Records provided: Begin

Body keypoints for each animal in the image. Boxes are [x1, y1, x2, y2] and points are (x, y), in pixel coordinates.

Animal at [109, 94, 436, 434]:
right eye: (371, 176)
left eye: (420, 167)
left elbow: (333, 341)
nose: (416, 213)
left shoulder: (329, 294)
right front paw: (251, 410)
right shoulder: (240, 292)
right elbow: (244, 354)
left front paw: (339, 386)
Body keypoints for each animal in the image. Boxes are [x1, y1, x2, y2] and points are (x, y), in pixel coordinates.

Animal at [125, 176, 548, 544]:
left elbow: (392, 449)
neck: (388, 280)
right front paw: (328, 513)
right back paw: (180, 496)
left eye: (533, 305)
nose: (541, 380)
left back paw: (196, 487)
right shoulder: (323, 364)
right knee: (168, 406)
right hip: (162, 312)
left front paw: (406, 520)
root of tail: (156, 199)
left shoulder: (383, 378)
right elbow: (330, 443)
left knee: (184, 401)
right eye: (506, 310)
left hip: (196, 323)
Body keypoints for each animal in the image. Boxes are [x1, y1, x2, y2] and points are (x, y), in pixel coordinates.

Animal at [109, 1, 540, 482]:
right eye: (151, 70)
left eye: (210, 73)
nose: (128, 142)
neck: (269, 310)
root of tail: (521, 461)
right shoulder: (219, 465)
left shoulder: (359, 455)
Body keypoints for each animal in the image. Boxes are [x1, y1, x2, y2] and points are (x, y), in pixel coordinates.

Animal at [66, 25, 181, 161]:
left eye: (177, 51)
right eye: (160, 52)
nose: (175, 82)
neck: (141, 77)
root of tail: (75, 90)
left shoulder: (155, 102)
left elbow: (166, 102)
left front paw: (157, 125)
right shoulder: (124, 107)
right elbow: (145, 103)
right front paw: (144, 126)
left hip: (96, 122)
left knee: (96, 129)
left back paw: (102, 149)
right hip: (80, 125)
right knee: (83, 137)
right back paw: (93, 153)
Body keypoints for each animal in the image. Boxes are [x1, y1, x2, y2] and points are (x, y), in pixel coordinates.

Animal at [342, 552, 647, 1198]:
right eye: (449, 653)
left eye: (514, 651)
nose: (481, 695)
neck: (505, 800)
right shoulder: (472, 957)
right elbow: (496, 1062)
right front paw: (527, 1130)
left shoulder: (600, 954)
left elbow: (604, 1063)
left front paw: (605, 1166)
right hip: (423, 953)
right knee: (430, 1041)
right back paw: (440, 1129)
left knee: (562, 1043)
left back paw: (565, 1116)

Records provided: End
Records provided: Begin

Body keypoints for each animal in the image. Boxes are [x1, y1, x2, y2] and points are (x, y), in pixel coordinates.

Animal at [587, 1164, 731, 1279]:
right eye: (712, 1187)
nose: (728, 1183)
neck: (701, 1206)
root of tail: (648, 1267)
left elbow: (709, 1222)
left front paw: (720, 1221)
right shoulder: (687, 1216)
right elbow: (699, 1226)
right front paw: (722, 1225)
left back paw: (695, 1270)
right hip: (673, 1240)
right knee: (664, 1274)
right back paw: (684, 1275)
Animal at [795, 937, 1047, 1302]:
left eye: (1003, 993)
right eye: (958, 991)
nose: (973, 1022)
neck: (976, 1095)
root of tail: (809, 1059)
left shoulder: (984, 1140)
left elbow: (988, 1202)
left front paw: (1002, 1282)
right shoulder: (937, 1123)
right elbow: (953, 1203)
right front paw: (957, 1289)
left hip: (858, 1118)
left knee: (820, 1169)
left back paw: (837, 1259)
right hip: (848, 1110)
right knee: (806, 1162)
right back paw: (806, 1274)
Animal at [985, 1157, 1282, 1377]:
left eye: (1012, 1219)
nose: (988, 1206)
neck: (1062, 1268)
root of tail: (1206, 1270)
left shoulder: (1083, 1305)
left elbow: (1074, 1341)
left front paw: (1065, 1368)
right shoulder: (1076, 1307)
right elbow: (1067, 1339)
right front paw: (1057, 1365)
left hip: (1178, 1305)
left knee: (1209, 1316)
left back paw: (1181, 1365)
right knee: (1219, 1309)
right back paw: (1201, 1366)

Records provided: End

### Assigned task
Look above for the line holding "right knee: (430, 1041)" and the line holding "left back paw: (565, 1116)", then output exactly those two lines and every line between them, nothing more.

### Solved exercise
right knee: (430, 1041)
right back paw: (440, 1129)
left knee: (562, 1043)
left back paw: (565, 1116)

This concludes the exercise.